[Indoor and outdoor scene photos]
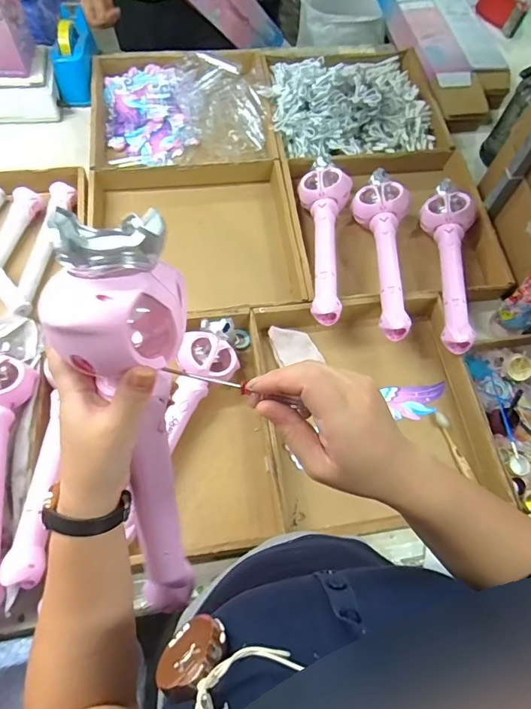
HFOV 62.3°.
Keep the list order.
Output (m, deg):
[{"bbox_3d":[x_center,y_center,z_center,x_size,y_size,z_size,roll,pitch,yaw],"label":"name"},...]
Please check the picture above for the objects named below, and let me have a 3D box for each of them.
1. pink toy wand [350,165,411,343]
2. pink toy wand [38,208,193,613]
[{"bbox_3d":[0.229,-0.194,0.814,0.093,0.054,0.363,-2,66,-4],"label":"pink toy wand"},{"bbox_3d":[-0.089,0.069,0.346,0.071,0.347,0.076,-3,33,-5],"label":"pink toy wand"}]

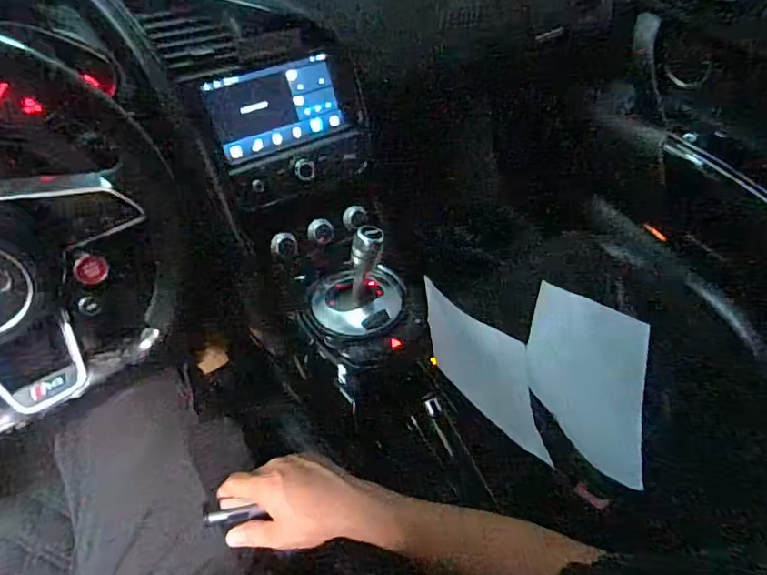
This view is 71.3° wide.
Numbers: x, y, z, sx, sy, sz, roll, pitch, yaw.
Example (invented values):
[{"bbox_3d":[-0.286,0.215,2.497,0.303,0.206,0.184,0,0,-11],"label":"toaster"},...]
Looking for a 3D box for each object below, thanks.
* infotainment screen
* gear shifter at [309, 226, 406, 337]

*To do*. Take the line containing "Numbers: x, y, z, sx, sy, sz, roll, pitch, yaw." as the start and the last line of the data as the end, and reproduce that range exactly.

*Reply*.
Numbers: x, y, z, sx, sy, sz, roll, pitch, yaw.
Example (invented values):
[{"bbox_3d":[-0.286,0.215,2.497,0.303,0.206,0.184,0,0,-11],"label":"toaster"},...]
Looking for a 3D box for each object below, thanks.
* infotainment screen
* gear shifter at [309, 226, 406, 337]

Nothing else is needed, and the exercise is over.